🌿~~Rozdział - 3~~🌿
Wpatrywałam się w jego oczy, swoimi szklistymi oczami. Po chwili mnie przytulił i pogłaskał uspokajająco po plecach.
- Mnie się nie musisz obawiać... - powiedział. - Mi możesz zaufać... - coś mnie tknęło i pocałowałam go w usta.
Uśmiechnęłam się ale zaraz potem zebrały mi się łzy w oczach.
- Ej no... Czemu płaczesz? Nic się przecież nie stało, możesz mi nawet bardziej niż dobrze zaufać... - powiedział i mnie przytulil mocniej.

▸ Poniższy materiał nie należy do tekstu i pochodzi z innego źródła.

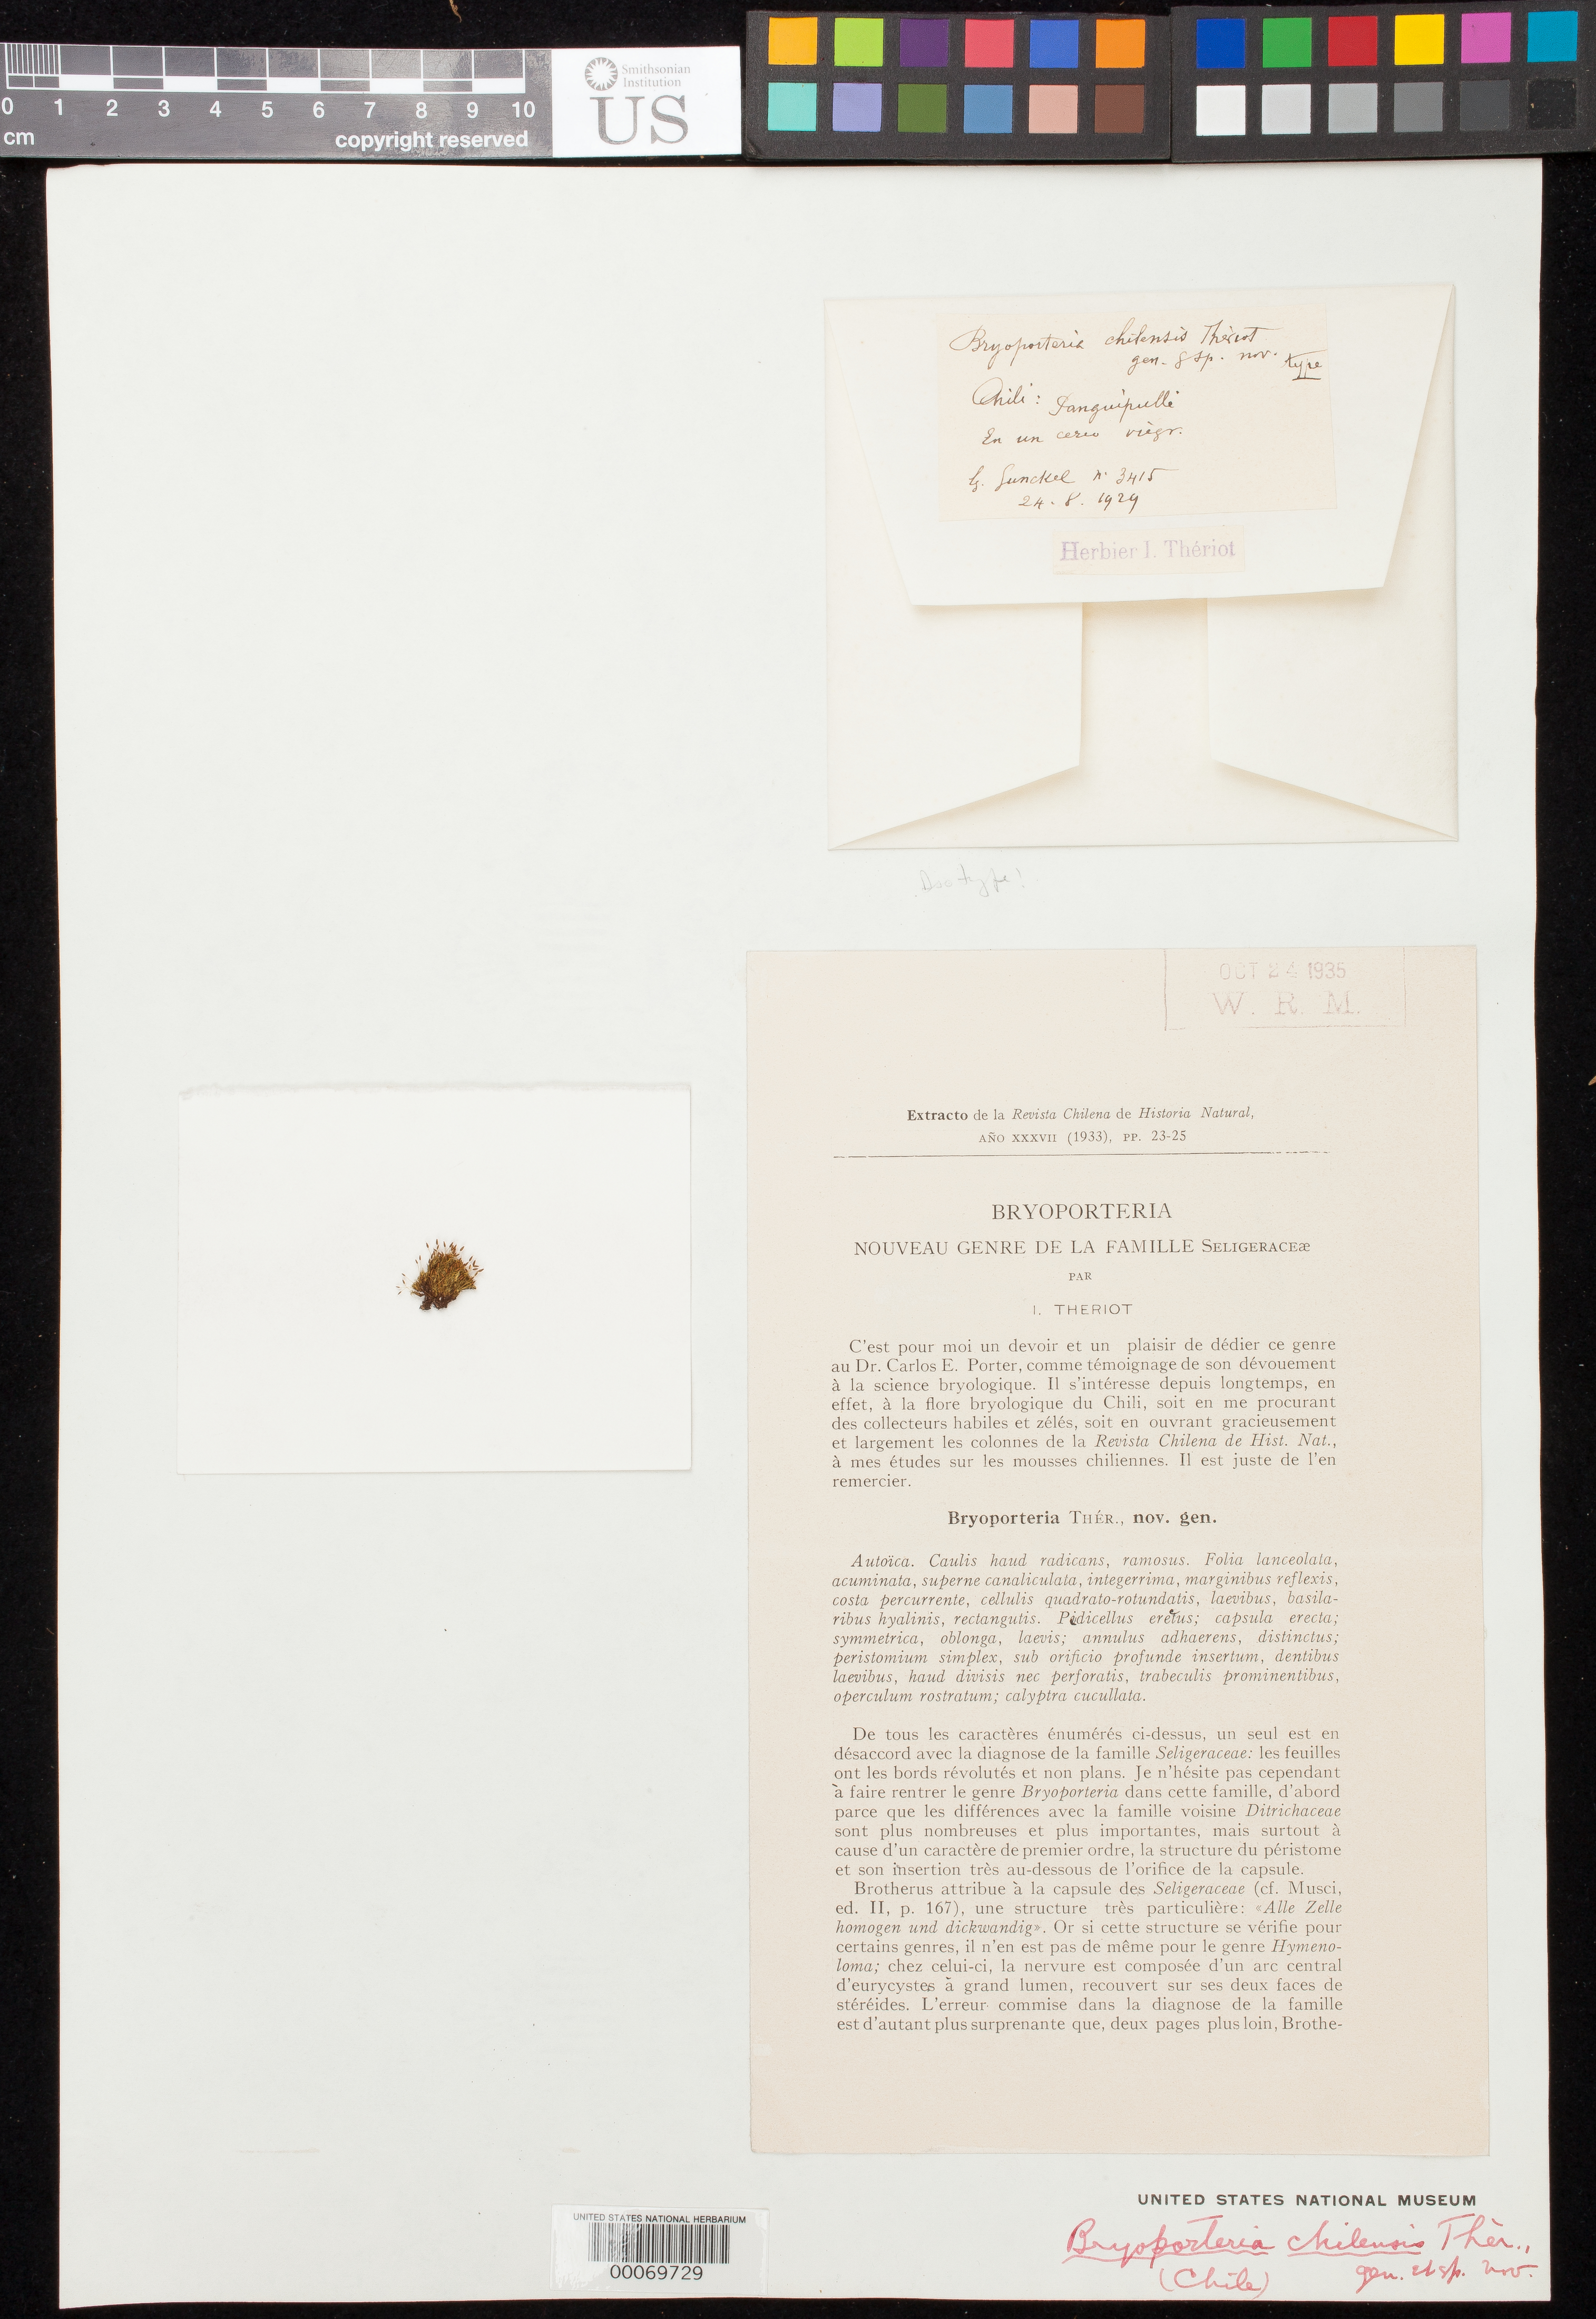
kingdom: Plantae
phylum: Bryophyta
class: Bryopsida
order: Grimmiales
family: Seligeriaceae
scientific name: Bryoporteria chilensis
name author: Thér.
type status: Isotype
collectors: H. Gunckel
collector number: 3415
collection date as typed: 24 Aug 1929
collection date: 1929-08-24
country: Chile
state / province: Los Lagos (X)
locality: Panguipulli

- Dziękuję... - do łazienki wszedł Karol z kumplem.
- Uu...
- Zamknij sie już! - warknęłam uciszając go ręką i sama wyszłam z łazienki omijając szatyna który właśnie szedł w stronę łazienki.
Ominęłam go tak że nawet się nie skapnął.
Następnego dnia rano
Siedząc na lekcji czekaliśmy całą klasą, a dokładniej byłam tylko ja, Nina, szatyn i brunetka. Nie opłacało się prowadzić lekcji. W końcu drzwi od klasy się otworzyły, a z nich wyszedł blondyn.
- Myślałem że was więcej będzie! - powiedział i spojrzał na mnie. - Chłopaki chodźcie! - krzyknął blondyn i do klasy weszła cała ich klasa. A dokładnie sami chłopcy.
- Um... - spojrzałam przestraszona na szatyna, a ten tylko pokiwał głową na boki.
~ Hej! - usłyszałam głos Karola, i patrzyłam jak siada obok, przestraszonej, Niny w ławce.
🌿❤Nina❤🌿
Siedzieliśmy z Ami pod klasą. W końcu otworzył nam woźny. Weszliśmy do klasy razem z Ami, szatynem i brunetką. Zajęliśmy swoje miejsca i czekaliśmy...Czekaliśmy... Czekaliśmy... Aż w końcu do klasy wszedł blondyn, a zaraz za nim gromada chłopaków w tym brunet - Karol.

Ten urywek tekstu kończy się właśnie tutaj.